3 - La souveraineté est indivisible

La souveraineté ne se partage pas. Elle est totale ou elle n’existe pas : un État partiellement souverain n’est pas souverain à moitié, il est vulnérable sur tous les fronts. Céder un levier essentiel, c’est accepter que les décisions prises sur ce levier par d’autres conditionnent toutes les autres. La monnaie conditionne l’industrie. L’industrie conditionne l’emploi. L’emploi conditionne le tissu social. Le tissu social conditionne la cohésion nationale. La cohésion nationale conditionne la capacité à défendre les autres leviers. Tirer sur un fil défait tout le reste, c’est pourquoi la souveraineté partielle ou supranationale est une contradiction dans les termes.
L’histoire française de ces cinquante dernières années en est la démonstration involontaire. Chaque fois qu’un gouvernement a tenté de mener une politique souveraine sur un levier tout en acceptant les contraintes extérieures sur les autres, il a échoué. Mitterrand en 1983 voulait une politique industrielle souveraine mais sans remettre en cause les engagements monétaires européens : les marchés ont eu raison de lui en dix-huit mois.

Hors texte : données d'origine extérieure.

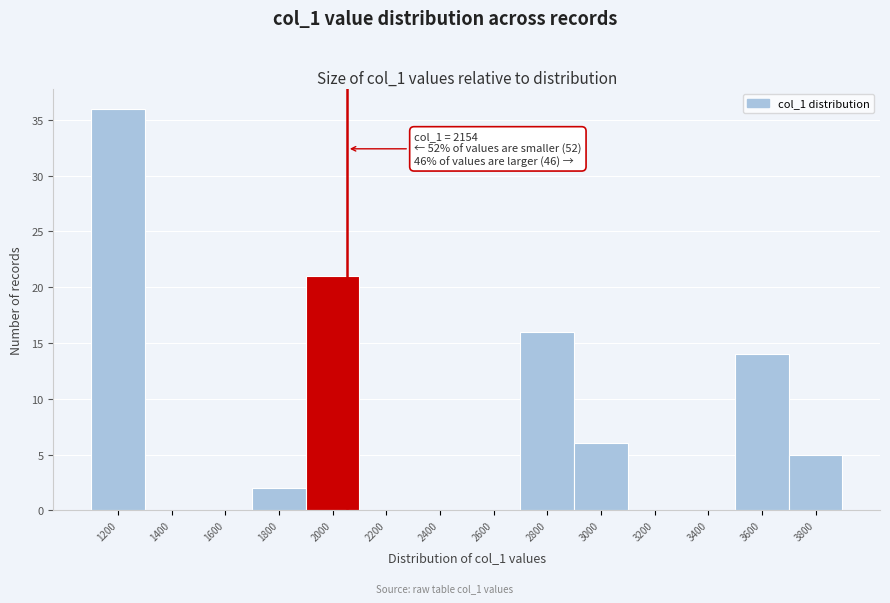

Reading left to right, what are all the values shown in this chart?

1200=36	1400=0	1600=0	1800=2	2000=21	2200=0	2400=0	2600=0	2800=16	3000=6	3200=0	3400=0	3600=14	3800=5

Chirac voulait une politique étrangère indépendante mais sans sortir des structures intégrées de l’OTAN : l’indépendance diplomatique est restée largement rhétorique, à une exception près. En 2003, la France refuse de participer à l’invasion de l’Irak et oppose son veto au Conseil de sécurité de l’ONU. C’est un sursaut souverain réel, salué dans le monde entier comme un acte de résistance à la pression américaine. Mais il reste isolé, un acte de souveraineté diplomatique dans un cadre globalement vassalisé, qui n’a pas empêché la France de rester intégrée dans les structures militaires atlantistes ni de continuer à subir les contraintes européennes sur tous les autres leviers. Un sursaut n’est pas une doctrine. La souveraineté ne se manifeste pas par éclats ponctuels : elle s’exerce en permanence sur l’ensemble des leviers essentiels. Chaque tentative de souveraineté partielle a produit le même résultat : une promesse non tenue, une contrainte réaffirmée, une déception supplémentaire du corps civique.
La conclusion est simple et inconfortable : il n’existe pas de voie médiane entre la souveraineté pleine et l’absence de souveraineté. Les aménagements, les négociations de marges, les exceptions obtenues au forceps dans des cadres supranationaux, tout cela est de la gestion de la dépendance, pas de l’exercice de la souveraineté. Si la France veut redevenir souveraine, elle doit l’être complètement sur la monnaie, sur les frontières, sur le commerce, sur le droit, sur la défense. C’est l’objet de la refondation proposée dans les parties suivantes.